Copy word for word, please, the lines of the entries below running from the one containing "Про це повідомляє" to the one containing "twee verschillende signaalduren, aangeduid", both ends included.

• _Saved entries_
== Segment start ==

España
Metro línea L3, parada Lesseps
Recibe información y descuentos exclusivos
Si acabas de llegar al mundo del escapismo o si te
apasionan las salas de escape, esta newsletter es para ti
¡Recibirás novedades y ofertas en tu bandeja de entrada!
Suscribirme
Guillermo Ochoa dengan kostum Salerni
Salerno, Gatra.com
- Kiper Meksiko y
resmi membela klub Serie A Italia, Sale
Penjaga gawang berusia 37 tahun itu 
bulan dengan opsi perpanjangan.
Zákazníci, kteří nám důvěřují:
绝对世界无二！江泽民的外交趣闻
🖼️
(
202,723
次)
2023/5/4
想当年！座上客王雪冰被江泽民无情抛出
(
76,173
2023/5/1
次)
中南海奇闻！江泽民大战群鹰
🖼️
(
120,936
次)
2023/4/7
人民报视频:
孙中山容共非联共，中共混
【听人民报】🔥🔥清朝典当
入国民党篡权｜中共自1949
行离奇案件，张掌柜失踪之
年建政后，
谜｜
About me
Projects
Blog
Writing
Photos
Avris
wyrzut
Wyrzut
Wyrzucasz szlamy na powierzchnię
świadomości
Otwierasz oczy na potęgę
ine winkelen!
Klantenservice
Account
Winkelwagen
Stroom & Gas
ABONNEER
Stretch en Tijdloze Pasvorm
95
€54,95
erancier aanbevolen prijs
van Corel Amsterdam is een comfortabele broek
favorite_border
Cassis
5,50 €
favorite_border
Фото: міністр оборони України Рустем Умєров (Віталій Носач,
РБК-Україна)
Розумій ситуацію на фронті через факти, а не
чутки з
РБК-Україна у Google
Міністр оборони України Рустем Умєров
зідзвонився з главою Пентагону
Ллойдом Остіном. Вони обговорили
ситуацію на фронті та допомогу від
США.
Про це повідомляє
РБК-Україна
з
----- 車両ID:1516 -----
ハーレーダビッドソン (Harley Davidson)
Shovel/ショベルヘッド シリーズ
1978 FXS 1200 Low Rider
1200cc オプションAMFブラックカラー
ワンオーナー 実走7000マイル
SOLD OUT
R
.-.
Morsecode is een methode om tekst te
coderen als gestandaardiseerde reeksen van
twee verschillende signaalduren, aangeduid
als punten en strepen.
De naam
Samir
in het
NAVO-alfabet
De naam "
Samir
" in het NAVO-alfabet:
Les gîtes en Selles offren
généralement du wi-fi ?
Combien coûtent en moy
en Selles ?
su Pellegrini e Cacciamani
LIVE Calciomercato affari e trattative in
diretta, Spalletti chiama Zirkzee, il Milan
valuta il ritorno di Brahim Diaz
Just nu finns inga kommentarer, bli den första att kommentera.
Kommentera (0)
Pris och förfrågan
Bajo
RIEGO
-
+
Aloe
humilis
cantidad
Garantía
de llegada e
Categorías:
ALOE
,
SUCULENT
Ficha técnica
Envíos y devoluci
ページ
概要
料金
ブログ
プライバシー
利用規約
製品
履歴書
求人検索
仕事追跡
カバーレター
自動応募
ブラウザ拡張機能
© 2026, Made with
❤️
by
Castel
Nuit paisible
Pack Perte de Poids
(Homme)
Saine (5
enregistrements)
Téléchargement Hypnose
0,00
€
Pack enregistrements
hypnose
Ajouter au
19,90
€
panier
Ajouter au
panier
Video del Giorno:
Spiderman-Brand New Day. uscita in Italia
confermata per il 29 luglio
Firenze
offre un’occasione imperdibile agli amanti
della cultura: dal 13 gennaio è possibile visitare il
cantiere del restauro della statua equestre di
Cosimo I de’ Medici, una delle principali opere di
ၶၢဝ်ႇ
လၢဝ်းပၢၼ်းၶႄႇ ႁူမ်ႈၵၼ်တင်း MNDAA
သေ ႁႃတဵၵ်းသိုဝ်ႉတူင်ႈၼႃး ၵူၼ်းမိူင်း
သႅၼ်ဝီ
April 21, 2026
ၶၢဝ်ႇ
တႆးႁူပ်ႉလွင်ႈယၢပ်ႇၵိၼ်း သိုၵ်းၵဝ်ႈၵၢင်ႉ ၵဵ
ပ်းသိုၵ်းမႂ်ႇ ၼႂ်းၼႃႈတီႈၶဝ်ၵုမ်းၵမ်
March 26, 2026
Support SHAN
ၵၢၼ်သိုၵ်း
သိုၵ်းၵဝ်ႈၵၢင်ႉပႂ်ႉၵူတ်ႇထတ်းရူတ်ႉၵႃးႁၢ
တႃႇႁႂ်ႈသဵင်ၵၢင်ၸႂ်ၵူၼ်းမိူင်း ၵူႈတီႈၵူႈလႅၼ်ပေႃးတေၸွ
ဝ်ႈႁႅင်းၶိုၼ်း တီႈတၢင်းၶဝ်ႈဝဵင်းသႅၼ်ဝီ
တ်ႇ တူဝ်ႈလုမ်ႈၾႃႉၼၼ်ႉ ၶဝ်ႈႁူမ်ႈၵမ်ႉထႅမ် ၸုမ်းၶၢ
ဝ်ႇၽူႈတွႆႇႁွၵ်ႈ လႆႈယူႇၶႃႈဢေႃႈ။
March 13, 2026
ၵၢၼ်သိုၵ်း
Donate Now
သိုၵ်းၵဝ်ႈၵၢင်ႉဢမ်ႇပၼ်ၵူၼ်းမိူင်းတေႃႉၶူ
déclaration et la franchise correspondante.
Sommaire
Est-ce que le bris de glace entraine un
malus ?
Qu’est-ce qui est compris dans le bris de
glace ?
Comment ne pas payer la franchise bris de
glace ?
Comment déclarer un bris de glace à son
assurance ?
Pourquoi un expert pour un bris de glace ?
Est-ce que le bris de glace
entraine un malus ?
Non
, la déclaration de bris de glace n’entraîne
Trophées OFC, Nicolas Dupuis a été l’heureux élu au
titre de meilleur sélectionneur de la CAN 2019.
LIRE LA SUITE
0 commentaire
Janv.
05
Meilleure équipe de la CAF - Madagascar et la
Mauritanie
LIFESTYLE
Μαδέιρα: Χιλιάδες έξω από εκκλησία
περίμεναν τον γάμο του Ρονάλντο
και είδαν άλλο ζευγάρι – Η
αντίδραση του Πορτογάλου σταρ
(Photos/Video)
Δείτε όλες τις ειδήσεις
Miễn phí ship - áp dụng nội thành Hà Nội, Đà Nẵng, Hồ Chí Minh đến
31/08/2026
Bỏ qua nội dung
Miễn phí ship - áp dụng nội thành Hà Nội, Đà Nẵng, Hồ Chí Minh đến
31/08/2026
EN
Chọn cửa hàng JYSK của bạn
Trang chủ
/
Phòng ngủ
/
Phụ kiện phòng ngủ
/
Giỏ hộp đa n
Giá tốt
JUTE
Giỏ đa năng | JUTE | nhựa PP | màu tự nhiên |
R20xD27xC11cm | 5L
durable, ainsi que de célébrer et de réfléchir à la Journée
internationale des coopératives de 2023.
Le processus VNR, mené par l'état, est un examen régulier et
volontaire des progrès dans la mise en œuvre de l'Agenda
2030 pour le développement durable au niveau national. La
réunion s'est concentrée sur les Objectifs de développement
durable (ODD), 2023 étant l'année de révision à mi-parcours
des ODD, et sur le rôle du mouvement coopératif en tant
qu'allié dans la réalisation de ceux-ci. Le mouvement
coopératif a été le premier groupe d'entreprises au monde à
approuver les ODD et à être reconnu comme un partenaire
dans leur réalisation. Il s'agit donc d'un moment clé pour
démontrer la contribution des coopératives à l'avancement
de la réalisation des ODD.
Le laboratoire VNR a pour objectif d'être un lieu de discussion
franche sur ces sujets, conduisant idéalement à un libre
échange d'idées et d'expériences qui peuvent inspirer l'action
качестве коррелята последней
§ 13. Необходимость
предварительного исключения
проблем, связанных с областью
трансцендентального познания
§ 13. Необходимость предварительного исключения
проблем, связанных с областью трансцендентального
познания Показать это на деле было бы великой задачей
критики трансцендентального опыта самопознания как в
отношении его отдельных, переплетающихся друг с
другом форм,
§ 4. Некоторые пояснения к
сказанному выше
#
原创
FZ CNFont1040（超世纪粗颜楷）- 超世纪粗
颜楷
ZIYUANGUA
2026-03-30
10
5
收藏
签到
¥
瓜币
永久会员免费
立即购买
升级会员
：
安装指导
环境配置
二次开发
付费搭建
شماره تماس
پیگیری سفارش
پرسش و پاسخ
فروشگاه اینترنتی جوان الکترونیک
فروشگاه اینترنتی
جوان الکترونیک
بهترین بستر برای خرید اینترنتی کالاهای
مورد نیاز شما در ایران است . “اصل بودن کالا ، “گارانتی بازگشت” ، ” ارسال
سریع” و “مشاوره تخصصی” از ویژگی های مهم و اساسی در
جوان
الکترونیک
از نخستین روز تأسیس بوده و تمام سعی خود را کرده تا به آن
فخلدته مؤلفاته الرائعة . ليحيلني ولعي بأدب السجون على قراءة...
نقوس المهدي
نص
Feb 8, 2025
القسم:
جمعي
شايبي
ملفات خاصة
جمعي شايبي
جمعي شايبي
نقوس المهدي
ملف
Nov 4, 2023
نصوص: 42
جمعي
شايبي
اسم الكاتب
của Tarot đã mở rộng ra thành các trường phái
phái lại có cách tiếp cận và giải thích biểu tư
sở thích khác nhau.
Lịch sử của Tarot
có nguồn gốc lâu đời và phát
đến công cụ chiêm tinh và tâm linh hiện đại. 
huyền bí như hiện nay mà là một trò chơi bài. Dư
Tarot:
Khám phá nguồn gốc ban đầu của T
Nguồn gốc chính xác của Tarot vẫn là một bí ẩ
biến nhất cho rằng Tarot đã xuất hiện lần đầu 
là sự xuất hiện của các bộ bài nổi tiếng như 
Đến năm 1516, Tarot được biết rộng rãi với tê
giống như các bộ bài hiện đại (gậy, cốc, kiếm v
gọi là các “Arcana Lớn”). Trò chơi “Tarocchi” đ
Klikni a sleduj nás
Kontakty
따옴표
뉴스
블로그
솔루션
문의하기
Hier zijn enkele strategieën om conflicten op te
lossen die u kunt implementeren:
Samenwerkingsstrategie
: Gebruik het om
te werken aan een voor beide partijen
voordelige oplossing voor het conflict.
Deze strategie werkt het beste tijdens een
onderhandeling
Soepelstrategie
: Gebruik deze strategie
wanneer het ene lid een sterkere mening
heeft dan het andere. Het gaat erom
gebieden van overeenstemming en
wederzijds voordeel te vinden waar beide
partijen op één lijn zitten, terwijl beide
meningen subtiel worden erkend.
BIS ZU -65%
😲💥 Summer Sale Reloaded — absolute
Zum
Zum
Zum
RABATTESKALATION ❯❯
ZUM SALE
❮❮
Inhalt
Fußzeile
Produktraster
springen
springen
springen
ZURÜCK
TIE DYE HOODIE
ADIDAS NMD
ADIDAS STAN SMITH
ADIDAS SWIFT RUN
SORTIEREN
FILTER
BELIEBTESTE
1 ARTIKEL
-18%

== Segment end ==

• _SOLUTION BELOW_
Про це повідомляє
РБК-Україна
з
----- 車両ID:1516 -----
ハーレーダビッドソン (Harley Davidson)
Shovel/ショベルヘッド シリーズ
1978 FXS 1200 Low Rider
1200cc オプションAMFブラックカラー
ワンオーナー 実走7000マイル
SOLD OUT
R
.-.
Morsecode is een methode om tekst te
coderen als gestandaardiseerde reeksen van
twee verschillende signaalduren, aangeduid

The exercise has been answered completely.